No valid window exists, therefore:
0
Complexity Analysis
| Measure | Complexity | Explanation |
|---|---|---|
| Time | O(n) | Each element enters and leaves the window at most once |
| Space | O(k) | Frequency map stores at most the elements inside one window |
The algorithm performs a constant amount of work whenever the window moves. Since there are n elements and each is added and removed at most once, the total runtime is linear. The frequency map can never contain more than k distinct values because the window size is fixed at k.
Test Cases
from typing import List
s = Solution()
assert s.maxSum([2,6,7,3,1,7], 3, 4) == 18 # example 1
assert s.maxSum([5,9,9,2,4,5,4], 1, 3) == 23 # example 2
assert s.maxSum([1,2,1,2,1,2,1], 3, 3) == 0 # example 3
assert s.maxSum([5], 1, 1) == 5 # single element array
assert s.maxSum([5], 1, 1) == 5 # minimum constraints
assert s.maxSum([1,2,3,4], 4, 4) == 10 # entire array is the only window
assert s.maxSum([1,1,1,1], 2, 2) == 0 # no valid window
assert s.maxSum([1,2,2,3], 3, 4) == 8 # exactly m distinct values
assert s.maxSum([10,10,10,10], 1, 2) == 20 # all duplicates but valid
assert s.maxSum([1,2,3,4,5], 2, 2) == 9 # best window at end
assert s.maxSum([5,4,3,2,1], 2, 2) == 9 # best window at beginning
assert s.maxSum([1000000000,1000000000], 1, 2) == 2000000000 # large values
assert s.maxSum([1,2,1,3,4], 3, 3) == 8 # valid window appears later
assert s.maxSum([4,4,4,5,6], 2, 3) == 15 # duplicates transitioning to distinct
Test Summary
| Test | Why |
|---|---|
[2,6,7,3,1,7], m=3, k=4 |
Official example |
[5,9,9,2,4,5,4], m=1, k=3 |
Every window valid |
[1,2,1,2,1,2,1], m=3, k=3 |
No valid window |
[5], m=1, k=1 |
Smallest possible input |
[1,2,3,4], m=4, k=4 |
Single window case |
[1,1,1,1], m=2, k=2 |
Impossible distinct requirement |
[1,2,2,3], m=3, k=4 |
Distinct count exactly equals m |
[10,10,10,10], m=1, k=2 |
All duplicates |
[1,2,3,4,5], m=2, k=2 |
Maximum window near end |
[5,4,3,2,1], m=2, k=2 |
Maximum window near start |
Large values near 10^9 |
Overflow safety |
[1,2,1,3,4], m=3, k=3 |
Valid window appears later |
[4,4,4,5,6], m=2, k=3 |
Frequency updates when duplicates leave |
Edge Cases
No Valid Window Exists
A common mistake is assuming at least one window satisfies the distinct-element requirement. Consider:
nums = [1,1,1,1]
m = 2
k = 2
Every window contains only one distinct value. The implementation initializes the answer to 0 and only updates it when a valid window is encountered. Therefore it correctly returns 0.
Entire Array Is One Window
When k = nums.length, only a single candidate window exists.
nums = [1,2,3,4]
m = 4
k = 4
The algorithm builds the first window, evaluates it, and never enters the sliding phase. This naturally handles the case without any special logic.
Large Numbers
Each value can be as large as 10^9, and there may be up to 20,000 values in a window.

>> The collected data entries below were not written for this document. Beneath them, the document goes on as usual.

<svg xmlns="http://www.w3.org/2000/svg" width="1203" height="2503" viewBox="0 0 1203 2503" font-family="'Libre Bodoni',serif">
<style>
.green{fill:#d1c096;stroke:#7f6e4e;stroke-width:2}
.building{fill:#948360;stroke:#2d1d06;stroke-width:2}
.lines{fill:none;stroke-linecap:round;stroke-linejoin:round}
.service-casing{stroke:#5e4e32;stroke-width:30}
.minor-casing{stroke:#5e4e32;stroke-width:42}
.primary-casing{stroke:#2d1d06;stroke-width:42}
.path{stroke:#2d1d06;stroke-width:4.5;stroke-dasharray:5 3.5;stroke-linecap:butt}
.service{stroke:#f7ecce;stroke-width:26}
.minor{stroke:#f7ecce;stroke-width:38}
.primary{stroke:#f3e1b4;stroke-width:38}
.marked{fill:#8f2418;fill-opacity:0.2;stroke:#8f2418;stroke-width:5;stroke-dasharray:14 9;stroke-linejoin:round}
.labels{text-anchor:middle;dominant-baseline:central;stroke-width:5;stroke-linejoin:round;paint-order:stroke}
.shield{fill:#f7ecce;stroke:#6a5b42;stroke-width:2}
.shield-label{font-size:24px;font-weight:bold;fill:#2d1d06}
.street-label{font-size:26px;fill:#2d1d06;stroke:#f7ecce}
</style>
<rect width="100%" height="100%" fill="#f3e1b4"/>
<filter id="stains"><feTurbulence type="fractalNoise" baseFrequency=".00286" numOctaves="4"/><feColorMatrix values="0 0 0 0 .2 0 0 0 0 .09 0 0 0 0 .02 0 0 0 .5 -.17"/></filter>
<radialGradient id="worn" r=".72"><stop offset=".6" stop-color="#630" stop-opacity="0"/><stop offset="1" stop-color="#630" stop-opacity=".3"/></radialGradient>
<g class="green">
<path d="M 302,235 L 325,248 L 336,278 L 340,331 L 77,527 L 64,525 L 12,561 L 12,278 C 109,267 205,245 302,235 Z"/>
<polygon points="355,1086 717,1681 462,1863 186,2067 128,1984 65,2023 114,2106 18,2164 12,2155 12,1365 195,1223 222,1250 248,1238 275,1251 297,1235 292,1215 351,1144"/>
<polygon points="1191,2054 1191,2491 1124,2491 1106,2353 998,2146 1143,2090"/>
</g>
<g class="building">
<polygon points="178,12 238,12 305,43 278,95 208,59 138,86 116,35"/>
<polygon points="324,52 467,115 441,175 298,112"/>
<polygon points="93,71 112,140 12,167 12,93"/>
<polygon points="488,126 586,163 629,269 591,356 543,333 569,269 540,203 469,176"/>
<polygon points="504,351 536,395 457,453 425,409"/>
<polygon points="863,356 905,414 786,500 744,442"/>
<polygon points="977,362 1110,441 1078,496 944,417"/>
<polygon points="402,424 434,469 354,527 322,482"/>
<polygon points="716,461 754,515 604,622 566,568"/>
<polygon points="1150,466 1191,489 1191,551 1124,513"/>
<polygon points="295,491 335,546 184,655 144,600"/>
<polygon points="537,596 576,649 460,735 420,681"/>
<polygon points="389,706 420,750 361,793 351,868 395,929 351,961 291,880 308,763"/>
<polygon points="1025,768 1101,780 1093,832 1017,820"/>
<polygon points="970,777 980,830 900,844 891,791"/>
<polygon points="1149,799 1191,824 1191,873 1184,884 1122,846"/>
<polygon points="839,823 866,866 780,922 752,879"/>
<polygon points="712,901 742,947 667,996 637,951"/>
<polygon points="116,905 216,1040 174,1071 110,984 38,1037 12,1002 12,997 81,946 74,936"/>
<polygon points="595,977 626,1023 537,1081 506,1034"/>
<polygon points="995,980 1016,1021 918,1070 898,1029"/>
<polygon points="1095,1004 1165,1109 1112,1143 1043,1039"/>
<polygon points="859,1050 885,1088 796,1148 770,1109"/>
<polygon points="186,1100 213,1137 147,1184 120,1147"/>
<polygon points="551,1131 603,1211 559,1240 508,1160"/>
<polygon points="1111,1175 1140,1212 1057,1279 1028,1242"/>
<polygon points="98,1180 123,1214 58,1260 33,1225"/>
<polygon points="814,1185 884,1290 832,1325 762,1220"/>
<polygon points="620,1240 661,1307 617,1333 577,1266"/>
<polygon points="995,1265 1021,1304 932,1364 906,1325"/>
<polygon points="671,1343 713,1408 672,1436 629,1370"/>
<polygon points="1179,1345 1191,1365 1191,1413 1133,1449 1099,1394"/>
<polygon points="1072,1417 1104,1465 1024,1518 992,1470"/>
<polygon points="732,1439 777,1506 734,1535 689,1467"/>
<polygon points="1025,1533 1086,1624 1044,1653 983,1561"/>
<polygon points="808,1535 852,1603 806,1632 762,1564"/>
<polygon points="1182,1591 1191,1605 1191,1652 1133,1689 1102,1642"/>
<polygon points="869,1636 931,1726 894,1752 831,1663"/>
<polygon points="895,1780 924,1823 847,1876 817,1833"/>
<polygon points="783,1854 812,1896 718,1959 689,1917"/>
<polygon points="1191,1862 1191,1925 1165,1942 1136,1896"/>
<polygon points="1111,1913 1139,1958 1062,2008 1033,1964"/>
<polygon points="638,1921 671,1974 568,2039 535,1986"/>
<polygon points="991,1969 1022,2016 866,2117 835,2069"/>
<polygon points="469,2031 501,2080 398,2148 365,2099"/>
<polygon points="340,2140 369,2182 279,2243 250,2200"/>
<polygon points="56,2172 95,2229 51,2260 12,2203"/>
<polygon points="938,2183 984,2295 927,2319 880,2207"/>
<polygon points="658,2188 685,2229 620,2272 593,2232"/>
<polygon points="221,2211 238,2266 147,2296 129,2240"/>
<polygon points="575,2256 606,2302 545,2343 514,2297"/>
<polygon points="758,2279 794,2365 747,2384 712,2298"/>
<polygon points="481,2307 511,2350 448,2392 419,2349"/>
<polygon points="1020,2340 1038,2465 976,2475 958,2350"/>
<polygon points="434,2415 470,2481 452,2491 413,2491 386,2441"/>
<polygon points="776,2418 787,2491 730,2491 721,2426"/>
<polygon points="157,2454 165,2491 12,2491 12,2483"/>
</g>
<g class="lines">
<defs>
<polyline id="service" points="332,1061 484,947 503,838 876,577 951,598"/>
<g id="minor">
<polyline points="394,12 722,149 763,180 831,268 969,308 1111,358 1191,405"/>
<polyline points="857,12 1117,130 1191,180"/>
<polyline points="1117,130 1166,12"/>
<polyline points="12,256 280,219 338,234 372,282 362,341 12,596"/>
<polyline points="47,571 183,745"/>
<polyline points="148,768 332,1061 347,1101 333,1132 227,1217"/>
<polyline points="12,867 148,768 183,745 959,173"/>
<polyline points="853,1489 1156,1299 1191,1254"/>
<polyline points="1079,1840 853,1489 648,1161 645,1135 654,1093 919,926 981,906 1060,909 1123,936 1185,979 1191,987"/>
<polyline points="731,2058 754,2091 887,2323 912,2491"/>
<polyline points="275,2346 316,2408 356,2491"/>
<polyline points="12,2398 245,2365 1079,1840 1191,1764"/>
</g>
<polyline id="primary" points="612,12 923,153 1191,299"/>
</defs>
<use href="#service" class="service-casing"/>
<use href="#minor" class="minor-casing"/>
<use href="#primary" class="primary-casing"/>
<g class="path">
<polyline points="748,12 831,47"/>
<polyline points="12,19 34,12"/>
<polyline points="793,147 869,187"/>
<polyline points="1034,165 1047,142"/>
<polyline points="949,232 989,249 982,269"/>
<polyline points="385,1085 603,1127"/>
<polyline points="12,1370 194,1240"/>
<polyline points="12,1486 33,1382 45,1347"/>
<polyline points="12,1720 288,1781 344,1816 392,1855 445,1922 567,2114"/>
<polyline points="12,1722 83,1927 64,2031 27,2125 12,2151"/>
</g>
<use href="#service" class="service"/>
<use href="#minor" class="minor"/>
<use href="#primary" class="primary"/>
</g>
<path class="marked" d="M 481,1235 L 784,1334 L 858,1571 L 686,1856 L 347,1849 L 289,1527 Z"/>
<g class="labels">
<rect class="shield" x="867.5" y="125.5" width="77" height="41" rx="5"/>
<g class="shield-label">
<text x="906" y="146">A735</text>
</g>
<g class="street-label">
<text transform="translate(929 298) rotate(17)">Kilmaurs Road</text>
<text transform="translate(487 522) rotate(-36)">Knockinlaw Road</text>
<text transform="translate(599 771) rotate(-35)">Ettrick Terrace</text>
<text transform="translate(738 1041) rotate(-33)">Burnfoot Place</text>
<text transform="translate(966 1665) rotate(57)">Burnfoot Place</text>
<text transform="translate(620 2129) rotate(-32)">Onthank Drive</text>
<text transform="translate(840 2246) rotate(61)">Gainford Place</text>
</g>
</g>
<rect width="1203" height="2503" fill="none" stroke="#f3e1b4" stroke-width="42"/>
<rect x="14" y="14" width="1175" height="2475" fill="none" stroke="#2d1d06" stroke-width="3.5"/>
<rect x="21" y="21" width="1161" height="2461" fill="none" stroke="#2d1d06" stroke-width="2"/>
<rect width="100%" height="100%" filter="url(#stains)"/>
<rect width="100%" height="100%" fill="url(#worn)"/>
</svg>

A window sum can therefore reach approximately:
20,000 × 10^9 = 2 × 10^13
This exceeds 32-bit integer limits. The Go solution uses int64 for all sums and the final answer, preventing overflow. Python integers automatically support arbitrarily large values, so no special handling is required there.

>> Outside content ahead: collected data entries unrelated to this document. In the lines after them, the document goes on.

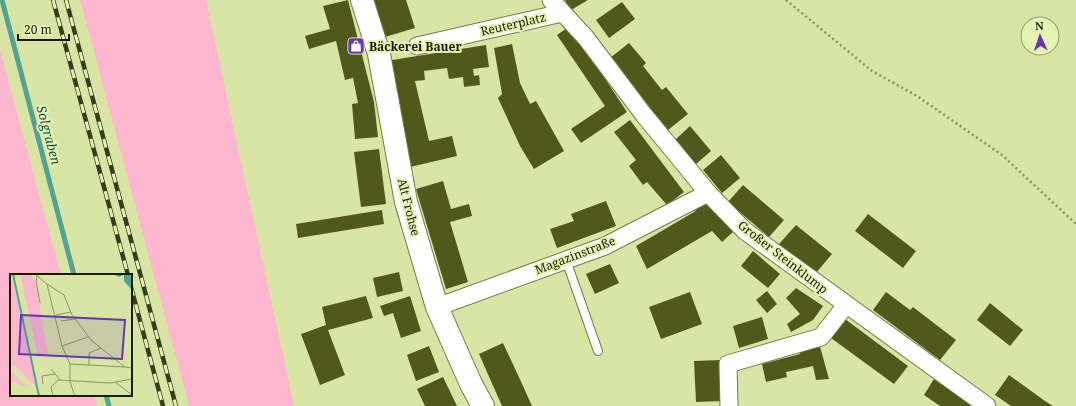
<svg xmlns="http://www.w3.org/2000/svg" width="1076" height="406" font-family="'Noto Serif',serif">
<rect width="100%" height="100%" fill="#d9e5a5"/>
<g fill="#fcb7ce">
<polygon points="80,0 206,0 294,406 189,406"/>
<polygon points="0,50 61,275 11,275 11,395 94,395 97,406 0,406"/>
</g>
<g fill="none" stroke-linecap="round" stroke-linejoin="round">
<g stroke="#52a492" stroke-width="5">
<polyline points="2,0 74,275"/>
<polyline points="106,395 109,406"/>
</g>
</g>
<g fill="#50591b">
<polygon points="348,0 374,102 378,137 355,139 352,104 358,103 353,78 345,80 336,41 309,49 305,36 330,29 323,6"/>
<polygon points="373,0 406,0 415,28 385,37"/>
<polygon points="565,0 588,0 571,10"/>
<polygon points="622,2 635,19 609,38 596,20"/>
<polygon points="570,26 627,112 581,143 571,129 605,106 557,35"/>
<polygon points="629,43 646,63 643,66 662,90 666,87 688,114 668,130 610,58"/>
<polygon points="512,44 520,83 530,104 536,101 564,151 534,169 520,146 498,98 502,94 494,48"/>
<polygon points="486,45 489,67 473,69 474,76 479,75 480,85 464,87 463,77 449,79 447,68 424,71 425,80 415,81 429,141 452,136 457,156 410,167 386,61"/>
<polygon points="630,120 684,192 667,205 647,182 643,185 629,166 636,160 614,132"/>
<polygon points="690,126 711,151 696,164 675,140"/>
<polygon points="379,149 386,204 361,207 354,152"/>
<polygon points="721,155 740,178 722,193 703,170"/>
<polygon points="443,181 451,209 469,204 472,216 450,222 468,282 446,289 416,189"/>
<polygon points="743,185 784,220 769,237 728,202"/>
<polygon points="606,201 616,226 557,248 550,229 574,221 571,214"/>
<polygon points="706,201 733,232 722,242 712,231 647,269 636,246 694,212"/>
<polygon points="382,210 384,224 298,238 296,224"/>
<polygon points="868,214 916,251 903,268 855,231"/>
<polygon points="796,225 832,254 816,273 779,244"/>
<polygon points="753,251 780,274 768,288 741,266"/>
<polygon points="610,264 619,283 595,294 586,274"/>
<polygon points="399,272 403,291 377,297 373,278"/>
<polygon points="796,288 823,306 813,320 791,332 787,324 800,314 786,298"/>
<polygon points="767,291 777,304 767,313 756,300"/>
<polygon points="690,292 702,324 661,339 649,307"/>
<polygon points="886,292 910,310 913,307 956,340 940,360 873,310"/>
<polygon points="366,296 373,318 328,330 345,375 320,385 301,334 326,325 322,307"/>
<polygon points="410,296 421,331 401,338 393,313 384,316 380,306"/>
<polygon points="990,303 1023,330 1010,346 977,320"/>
<polygon points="762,317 768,339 739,348 733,326"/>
<polygon points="845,319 908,366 894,384 831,338"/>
<polygon points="503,343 518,375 532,406 502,406 479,354"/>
<polygon points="819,343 829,379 816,380 813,366 786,372 787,377 766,382 762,364 800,354 798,348"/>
<polygon points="429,346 439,372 416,381 407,355"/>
<polygon points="720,360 722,401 696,402 694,361"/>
<polygon points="1009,375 1045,401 1053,406 1011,406 995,395"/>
<polygon points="443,377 457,406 425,406 417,389"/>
<polygon points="934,379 974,406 940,406 924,395"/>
</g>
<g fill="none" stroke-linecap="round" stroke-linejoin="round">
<g stroke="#737e42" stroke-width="10">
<polyline id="lane" points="566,260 598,351"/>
</g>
<g stroke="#737e42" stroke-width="19">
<g id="street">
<polyline points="551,0 586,38 644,115 708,193 745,231 987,406"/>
<polyline points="417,46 562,13"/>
<polyline points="437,307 605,246 708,193"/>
<polyline points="729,406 728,364 821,337 846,305"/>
</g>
</g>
<g stroke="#737e42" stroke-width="24">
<polyline id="secondary" points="362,0 379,54 406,202 437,307 471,384 483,406"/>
</g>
<polyline stroke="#889162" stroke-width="2.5" stroke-dasharray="2 3" stroke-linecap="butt" points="786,0 872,71 917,96 1002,155 1076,224"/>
<use href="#lane" stroke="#fff" stroke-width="8"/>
<use href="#street" stroke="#fff" stroke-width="17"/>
<use href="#secondary" stroke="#fff" stroke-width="22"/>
<g stroke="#363c1d" stroke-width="4.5">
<g id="rail">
<polyline points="53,0 128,275"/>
<polyline points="66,0 176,406"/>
<polyline points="131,287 163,406"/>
</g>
</g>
<use href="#rail" stroke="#e6f3b2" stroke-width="3" stroke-dasharray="9" stroke-linecap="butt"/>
</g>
<defs>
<g id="shop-square" transform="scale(0.9)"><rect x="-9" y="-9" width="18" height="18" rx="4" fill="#6838b0" stroke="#e6f3b2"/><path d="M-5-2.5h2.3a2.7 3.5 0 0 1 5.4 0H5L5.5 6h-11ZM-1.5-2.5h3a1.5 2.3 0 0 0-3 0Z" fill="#fff"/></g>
</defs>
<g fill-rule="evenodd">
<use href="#shop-square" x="356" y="46"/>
</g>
<g text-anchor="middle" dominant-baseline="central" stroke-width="4" stroke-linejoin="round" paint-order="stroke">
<g font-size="12" fill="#181c04" stroke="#e6f3b2">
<text transform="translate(513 24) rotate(-13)">Reuterplatz</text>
<text transform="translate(409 207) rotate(76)">Alt Frohse</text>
<text transform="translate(575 255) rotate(-21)">Magazinstraße</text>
<text transform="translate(783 257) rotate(38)">Großer Steinklump</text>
</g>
<g font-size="12" font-weight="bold" fill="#181c04" stroke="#e6f3b2" text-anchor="start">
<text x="369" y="46">Bäckerei Bauer</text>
</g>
<g font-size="13" font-style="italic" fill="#0e5548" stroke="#e6f3b2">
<text transform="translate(49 135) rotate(75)">Solgraben</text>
</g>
</g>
<g transform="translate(10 274)">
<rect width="122" height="122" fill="#d9e5a5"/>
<path d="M0,0h1l25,112 -26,-24zM10,0h9l6,5 13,76 -10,2zM0,97l18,16 -18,-6z" fill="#fcb7ce"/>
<path d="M103,0h19v16l-8,-9v-6l-5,2z" fill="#52a492"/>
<path fill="none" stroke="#52a492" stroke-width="2" d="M3,0l26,122"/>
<path fill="none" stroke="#8c9565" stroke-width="1" d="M25,0l12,10 15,62 8,18v18l5,14M27,2l-1,5 4,22M37,10l17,11 8,20 20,26 33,26 7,1M46,41l15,-3M51,47l14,-2M52,72l26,-9M60,90l55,3M79,91v-12l12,-5M41,95l9,11M105,108l17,13M33,110l-1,-8 13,-2M43,122l-2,-9 7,-7 52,3 22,-4"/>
<path fill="#6838b0" fill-opacity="0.15" stroke="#6838b0" stroke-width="2" d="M11,41l104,5 -3,39 -103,-5z"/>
<rect width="122" height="122" fill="none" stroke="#181c04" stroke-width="2"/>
</g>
<g transform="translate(1040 36) rotate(357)"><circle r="19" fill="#e6f3b2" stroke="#949d6c"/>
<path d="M0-3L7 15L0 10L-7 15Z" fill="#6838b0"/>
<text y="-6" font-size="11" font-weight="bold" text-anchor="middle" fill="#181c04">N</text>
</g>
<path d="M18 34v6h51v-6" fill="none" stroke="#181c04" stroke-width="2"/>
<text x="24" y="34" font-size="12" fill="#181c04" stroke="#e6f3b2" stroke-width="3" paint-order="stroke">20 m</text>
</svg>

Distinct Count Changes Due to Duplicates
When removing an element from the window, the distinct count should only decrease if that element completely disappears from the window.
For example:
Window: [7,7,3,1]
Removing one 7 should not reduce the distinct count because another 7 still remains. The frequency map correctly distinguishes between reducing a frequency and removing a value entirely, ensuring accurate distinct-element tracking throughout the sliding process.